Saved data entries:

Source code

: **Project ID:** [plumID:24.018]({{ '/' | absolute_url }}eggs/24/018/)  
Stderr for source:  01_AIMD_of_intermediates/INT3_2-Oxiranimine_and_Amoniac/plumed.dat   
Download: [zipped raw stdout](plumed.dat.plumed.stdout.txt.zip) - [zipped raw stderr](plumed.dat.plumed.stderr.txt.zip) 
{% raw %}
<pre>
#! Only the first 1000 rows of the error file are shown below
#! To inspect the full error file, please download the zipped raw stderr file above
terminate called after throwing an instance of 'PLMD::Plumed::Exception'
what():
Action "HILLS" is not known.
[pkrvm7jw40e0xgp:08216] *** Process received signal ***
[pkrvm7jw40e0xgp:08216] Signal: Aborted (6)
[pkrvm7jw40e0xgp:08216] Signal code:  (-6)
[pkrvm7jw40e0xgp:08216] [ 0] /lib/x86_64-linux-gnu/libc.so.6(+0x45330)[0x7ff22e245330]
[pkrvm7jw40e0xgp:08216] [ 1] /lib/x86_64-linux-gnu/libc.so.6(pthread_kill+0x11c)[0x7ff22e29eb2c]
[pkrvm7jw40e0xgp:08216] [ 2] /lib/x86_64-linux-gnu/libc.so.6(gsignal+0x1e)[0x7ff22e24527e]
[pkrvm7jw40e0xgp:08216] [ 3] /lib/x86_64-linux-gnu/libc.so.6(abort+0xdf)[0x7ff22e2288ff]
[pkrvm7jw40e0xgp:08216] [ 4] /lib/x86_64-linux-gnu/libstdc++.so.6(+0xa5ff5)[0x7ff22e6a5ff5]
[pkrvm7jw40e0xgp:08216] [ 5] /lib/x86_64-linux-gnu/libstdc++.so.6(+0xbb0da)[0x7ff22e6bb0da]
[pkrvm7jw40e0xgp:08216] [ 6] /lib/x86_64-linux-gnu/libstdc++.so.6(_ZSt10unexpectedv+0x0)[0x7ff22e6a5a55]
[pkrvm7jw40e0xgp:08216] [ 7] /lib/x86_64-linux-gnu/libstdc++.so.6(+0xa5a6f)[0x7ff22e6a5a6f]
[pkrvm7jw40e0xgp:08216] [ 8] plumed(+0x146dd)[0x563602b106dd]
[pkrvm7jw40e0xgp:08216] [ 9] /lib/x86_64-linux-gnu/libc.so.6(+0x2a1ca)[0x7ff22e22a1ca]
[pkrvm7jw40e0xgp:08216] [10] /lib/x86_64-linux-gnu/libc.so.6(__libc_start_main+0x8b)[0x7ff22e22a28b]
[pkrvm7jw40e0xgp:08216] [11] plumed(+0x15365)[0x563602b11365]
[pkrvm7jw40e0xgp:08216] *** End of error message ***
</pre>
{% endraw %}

EXERCISE OBJECTIVE:
For each line in the records that contains the word "libstdc", make a copy.

RESPONSE TO THE EXERCISE:
[pkrvm7jw40e0xgp:08216] [ 4] /lib/x86_64-linux-gnu/libstdc++.so.6(+0xa5ff5)[0x7ff22e6a5ff5]
[pkrvm7jw40e0xgp:08216] [ 5] /lib/x86_64-linux-gnu/libstdc++.so.6(+0xbb0da)[0x7ff22e6bb0da]
[pkrvm7jw40e0xgp:08216] [ 6] /lib/x86_64-linux-gnu/libstdc++.so.6(_ZSt10unexpectedv+0x0)[0x7ff22e6a5a55]
[pkrvm7jw40e0xgp:08216] [ 7] /lib/x86_64-linux-gnu/libstdc++.so.6(+0xa5a6f)[0x7ff22e6a5a6f]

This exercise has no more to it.